After caring for my mom, with vascular dementia, for 4 years, my sister and I had to make the decision to have her placed in a care facility. She had been living in her home just fine for 3 years while we took turns going over every day to check on her, bring her meals, and other necessary daily living activities she could not do. In August she had some sort of "incident." She had some mini strokes in the past and I know they caused some decline each time, but whatever happened in August, changed everything. Caring for her was already difficult for the past 3 years because she could be nasty at times, and she had never been a loving and caring mother. Suddenly, she was very incontinent (no longer just occasionally), could no longer turn on the TV, often did not know where the bathroom was, etc.
She suddenly required 24/7 care. We alternated staying with her 2 days at a time. It was awful! 48 hours of dementia care dealing with the incontinence and all that comes with this sort of care. We would go home on our days off, only to be at home long enough to do laundry, get a few things done, and then back again. We dreaded each day with her. My sister is 70 and I just turned 69. This was more than we could handle.
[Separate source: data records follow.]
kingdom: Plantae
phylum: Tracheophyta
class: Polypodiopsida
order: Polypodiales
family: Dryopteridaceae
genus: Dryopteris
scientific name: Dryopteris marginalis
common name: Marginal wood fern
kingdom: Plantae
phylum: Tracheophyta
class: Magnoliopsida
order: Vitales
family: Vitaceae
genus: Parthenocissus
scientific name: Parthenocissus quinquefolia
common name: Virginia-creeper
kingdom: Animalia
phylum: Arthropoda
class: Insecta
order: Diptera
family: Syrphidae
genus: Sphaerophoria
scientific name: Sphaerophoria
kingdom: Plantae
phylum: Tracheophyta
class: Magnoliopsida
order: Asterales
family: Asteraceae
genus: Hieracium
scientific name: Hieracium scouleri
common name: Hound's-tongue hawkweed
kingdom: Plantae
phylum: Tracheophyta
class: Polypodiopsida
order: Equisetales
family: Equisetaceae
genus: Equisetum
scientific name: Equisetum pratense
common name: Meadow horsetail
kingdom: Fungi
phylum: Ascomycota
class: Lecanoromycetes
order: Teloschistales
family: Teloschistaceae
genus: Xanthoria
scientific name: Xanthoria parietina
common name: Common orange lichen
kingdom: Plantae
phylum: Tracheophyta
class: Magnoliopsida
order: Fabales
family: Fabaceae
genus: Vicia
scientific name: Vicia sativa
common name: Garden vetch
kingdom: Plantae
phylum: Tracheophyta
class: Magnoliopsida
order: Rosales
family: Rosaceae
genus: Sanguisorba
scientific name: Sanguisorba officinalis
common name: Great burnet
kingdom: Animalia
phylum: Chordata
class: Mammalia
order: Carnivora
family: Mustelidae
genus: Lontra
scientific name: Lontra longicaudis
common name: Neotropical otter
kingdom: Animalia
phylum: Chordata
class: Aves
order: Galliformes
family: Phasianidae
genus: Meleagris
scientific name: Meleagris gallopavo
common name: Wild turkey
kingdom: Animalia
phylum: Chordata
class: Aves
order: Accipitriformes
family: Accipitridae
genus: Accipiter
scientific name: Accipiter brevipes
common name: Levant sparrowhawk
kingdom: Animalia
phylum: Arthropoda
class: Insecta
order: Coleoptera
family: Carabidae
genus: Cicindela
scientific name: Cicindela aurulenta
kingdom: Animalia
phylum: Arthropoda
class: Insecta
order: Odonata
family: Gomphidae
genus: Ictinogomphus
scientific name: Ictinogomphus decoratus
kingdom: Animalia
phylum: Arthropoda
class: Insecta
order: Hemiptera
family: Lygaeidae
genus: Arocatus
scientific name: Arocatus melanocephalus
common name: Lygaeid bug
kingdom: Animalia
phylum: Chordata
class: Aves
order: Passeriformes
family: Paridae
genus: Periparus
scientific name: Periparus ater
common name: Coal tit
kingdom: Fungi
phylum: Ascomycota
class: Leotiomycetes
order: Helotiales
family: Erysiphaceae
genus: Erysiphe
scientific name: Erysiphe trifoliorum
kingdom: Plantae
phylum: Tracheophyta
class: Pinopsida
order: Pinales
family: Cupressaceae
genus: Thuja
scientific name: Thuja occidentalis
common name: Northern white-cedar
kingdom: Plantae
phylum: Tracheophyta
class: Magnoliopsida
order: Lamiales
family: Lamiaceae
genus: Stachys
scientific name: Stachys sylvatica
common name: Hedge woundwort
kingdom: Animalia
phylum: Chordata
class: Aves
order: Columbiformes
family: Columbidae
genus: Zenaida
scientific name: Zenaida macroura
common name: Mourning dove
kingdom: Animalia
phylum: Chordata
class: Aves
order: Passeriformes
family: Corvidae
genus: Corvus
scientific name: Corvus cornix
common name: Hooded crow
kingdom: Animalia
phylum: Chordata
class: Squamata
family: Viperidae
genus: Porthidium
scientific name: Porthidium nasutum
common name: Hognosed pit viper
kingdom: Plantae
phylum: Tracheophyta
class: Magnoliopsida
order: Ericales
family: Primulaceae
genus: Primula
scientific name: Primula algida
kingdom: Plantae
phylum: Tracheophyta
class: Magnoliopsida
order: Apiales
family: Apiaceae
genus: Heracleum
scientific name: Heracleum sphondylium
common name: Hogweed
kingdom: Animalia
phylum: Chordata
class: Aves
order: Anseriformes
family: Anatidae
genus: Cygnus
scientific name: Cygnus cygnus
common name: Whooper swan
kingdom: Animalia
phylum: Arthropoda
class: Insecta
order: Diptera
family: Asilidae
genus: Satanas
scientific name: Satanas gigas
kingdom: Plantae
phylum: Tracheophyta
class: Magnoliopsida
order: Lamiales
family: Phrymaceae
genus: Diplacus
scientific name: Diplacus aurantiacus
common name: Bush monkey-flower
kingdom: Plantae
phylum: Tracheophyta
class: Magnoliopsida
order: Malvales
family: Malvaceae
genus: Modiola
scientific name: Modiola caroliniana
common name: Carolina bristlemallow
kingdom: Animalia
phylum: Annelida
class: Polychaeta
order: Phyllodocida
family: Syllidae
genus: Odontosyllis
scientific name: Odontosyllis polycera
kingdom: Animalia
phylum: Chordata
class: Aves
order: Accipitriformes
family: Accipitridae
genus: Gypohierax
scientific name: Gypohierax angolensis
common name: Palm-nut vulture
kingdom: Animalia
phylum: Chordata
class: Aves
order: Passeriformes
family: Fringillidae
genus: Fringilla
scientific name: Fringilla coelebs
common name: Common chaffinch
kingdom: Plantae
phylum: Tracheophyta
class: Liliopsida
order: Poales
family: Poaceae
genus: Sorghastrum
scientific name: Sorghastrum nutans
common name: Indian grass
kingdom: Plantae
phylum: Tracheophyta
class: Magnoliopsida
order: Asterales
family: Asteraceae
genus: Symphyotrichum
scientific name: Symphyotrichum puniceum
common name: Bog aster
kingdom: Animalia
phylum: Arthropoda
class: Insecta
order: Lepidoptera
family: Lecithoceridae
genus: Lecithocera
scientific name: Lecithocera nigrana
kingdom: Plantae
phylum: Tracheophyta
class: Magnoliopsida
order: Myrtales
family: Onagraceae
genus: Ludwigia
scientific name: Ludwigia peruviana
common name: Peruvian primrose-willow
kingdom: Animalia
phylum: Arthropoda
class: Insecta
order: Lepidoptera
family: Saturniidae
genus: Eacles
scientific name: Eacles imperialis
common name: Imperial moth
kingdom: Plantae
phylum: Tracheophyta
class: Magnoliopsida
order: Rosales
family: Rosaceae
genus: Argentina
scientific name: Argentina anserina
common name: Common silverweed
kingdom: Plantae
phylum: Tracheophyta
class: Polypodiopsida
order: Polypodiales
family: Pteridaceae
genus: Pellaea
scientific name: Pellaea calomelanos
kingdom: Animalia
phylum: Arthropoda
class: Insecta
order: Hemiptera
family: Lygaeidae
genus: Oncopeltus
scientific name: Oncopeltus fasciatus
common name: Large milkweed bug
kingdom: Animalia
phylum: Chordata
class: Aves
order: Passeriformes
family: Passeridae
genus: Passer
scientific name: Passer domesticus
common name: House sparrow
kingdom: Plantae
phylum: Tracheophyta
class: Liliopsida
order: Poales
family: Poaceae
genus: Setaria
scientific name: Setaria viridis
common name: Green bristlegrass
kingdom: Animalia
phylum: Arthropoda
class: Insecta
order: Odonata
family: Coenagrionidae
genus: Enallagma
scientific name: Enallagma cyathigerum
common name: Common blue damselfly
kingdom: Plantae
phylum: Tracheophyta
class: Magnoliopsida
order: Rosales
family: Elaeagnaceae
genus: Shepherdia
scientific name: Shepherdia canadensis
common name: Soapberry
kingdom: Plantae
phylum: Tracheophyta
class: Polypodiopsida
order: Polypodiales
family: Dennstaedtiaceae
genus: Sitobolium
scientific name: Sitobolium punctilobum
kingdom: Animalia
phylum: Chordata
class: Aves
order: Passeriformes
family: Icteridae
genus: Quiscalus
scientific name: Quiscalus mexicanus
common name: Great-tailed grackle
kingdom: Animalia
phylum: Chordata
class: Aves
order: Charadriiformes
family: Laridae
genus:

I did some checking into private care facilities and found one that was thousands of dollars less per month than other ones similar. It's less than half of what a nursing home would be and many thousands less than a memory care facility.
We decided to take the plunge before we completely lost our minds and what little strength we had left. We DID NOT tell her this was what we were doing. We just took her over, got her settled, visited for a while, then left to let her get acquainted with her new surroundings. We expected a very difficult adjustment period. It didn't happen. We took turns going over once a day, for the 1st week, then every other day, to see how she was. She has given the caregivers some pushback about going to bed as early as they want her to, but all in all, she really likes it there, is happy, and NEVER asks to go home.
After 4 years of losing myself in dementia care, losing out on my grandchildren's lives, and developing physical problems myself but not being able to do much self-care, I'm finally getting a break. We do realize she could decline to the point of someday needing nursing home care, but there are also 2 other residents there who I would have thought would need nursing home care, but they are doing very well in this home.
My point of all of this is that a private care home can be a great option for a dementia patient, it costs a lot less, AND some of them do take Medicaid patients. I had heard about private care homes before but did not know how they operated. I know due diligence is needed in picking one, and we feel very blessed that the caregivers there do such a good job.